# Trouble sleeping...



## BigMac123 (Jul 6, 2014)

smoke weed ere day


----------



## tanstaafl28 (Sep 10, 2012)

Wontlookdown said:


> Not really. It's more my Ne chucking about ideas and my Ti being a dick and looking me to act on them.


What Ne?


----------



## tanstaafl28 (Sep 10, 2012)

BigMac123 said:


> smoke weed ere day


Make it a treat. Every day just makes you stupid and lazy.


----------



## BigMac123 (Jul 6, 2014)

hmm no not really, it more depends on the person themselves, and as far as it making you stupid goes, thats bullshit


----------



## mikan (May 25, 2014)

1. Listen to delta waves.






2. Listen to sleepy, calming meditation music or ambient music.
3. Drink a glass of warm milk before you sleep.
4. Avoid caffeine and any stimulants.


----------



## Max (Aug 14, 2014)

tanstaafl28 said:


> What Ne?


I dunno, it turns out that my Ne is actually Se. Knew it. My Se can be an asshole sometimes, when it wants to explore, but other times it can be useful as hell. Like this weekend


----------



## OberonHuxley (Jun 2, 2013)

BigMac123 said:


> hmm no not really, it more depends on the person themselves, and as far as it making you stupid goes, thats bullshit



I can attest to weed making people stupid. It makes them exceptionally dull around the edges but some do fall through the cracks and succeed.


----------



## BigMac123 (Jul 6, 2014)

OberonHuxley said:


> It makes them exceptionally dull


In what way? i would agree that weed makes many people a little dopey after a while, but intelligence/stupidity is such a vast area of life based on endless factors, you don't just become one or the other.

Im not trying to say weed is the smartest or safest thing to do in the world, but some supposed disadvantages of weed are misconceptions.


----------



## Max (Aug 14, 2014)

mikan said:


> 1. Listen to delta waves.
> 
> 
> 
> ...



I've never heard of delta waves before. So, would I just look this up on YT, plug in my headphones and play it until I sleep? ;D I've never tried listening to soothing music to help me sleep tbh. Maybe I should eh?
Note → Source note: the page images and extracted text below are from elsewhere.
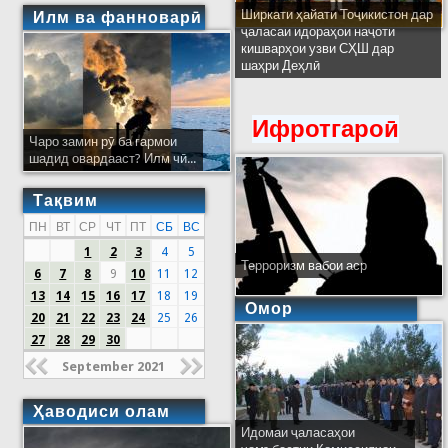
Ширкати ҳайати Тоҷикистон дар
Илм ва фанноварӣ
ҷаласаи идораҳои наҷоти
кишварҳои узви СҲШ дар
шаҳри Деҳлӣ
Ифротгароӣ
Чаро замин рӯ ба гармои
шадид овардааст? Илм чӣ...
Тақвим
ПН
ВТ
СР
ЧТ
ПТ
СБ
ВС
1
2
3
4
5
Терроризм вабои аср
6
7
8
9
10
11
12
13
14
15
16
17
18
19
Омор
20
21
22
23
24
25
26
27
28
29
30
September 2021
Ҳаводиси олам
Идомаи ҷаласаҳои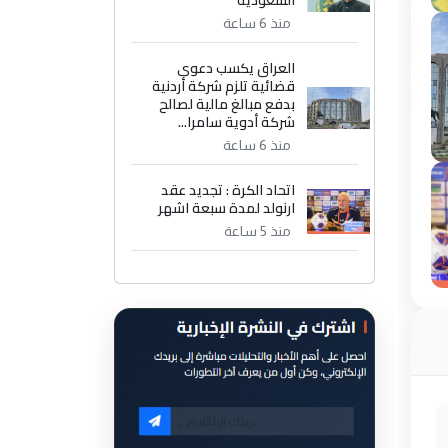
السعودية
منذ 6 ساعة
العراق يكسب دعوى
قضائية تلزم شركة أردنية
بدفع مبالغ مالية لصالح
شركة أدوية سامرا...
منذ 6 ساعة
اتحاد الكرة : تجديد عقد
ارنولد لمدة سبعة اشهر
منذ 5 ساعة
Would sugar in the milk help too? 

Avoiding caffeine is gonna be hard though. I need a coffee or two to pick me up throughout the day.


----------



## mikan (May 25, 2014)

Wontlookdown said:


> I've never heard of delta waves before. So, would I just look this up on YT, plug in my headphones and play it until I sleep? ;D I've never tried listening to soothing music to help me sleep tbh. Maybe I should eh?
> 
> Would sugar in the milk help too?
> 
> Avoiding caffeine is gonna be hard though. I need a coffee or two to pick me up throughout the day.


Exactly.
It works for me, maybe you should give it a try too.
Whatever you like, if sugar makes you hyperactive then try to add as little as you can.
One coffee in the morning is no problem, just try not to drink it anytime before you sleep.
I wish you a good peaceful night. Sleep well, or at least try to.


----------



## OberonHuxley (Jun 2, 2013)

BigMac123 said:


> In what way? i would agree that weed makes many people a little dopey after a while, but intelligence/stupidity is such a vast area of life based on endless factors, you don't just become one or the other.
> 
> Im not trying to say weed is the smartest or safest thing to do in the world, but some supposed disadvantages of weed are misconceptions.
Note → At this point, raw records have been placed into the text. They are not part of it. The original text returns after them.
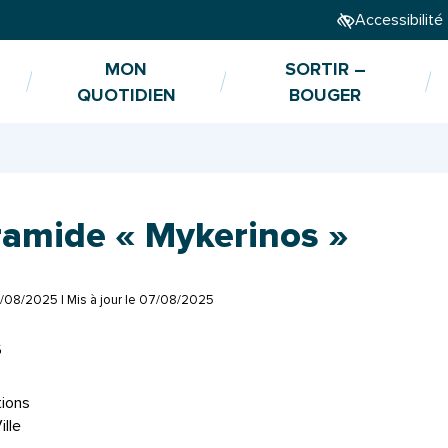
Accessibilité
MON
SORTIR –
QUOTIDIEN
BOUGER
ramide « Mykerinos »
/08/2025
| Mis à jour le
07/08/2025
6
tions
ille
Based on my experience of being at a school that was top ten for engineering and business...the ones who smoked weed...let's say out of 10, 1 would be there by senior year. Half the time it was bad decisions the other half the time it was failing out.


----------



## tanstaafl28 (Sep 10, 2012)

Wontlookdown said:


> I dunno, it turns out that my Ne is actually Se. Knew it. My Se can be an asshole sometimes, when it wants to explore, but other times it can be useful as hell. Like this weekend


Externally referenced sensing is probably more detail/accuracy-oriented than externally referenced intuiting.


----------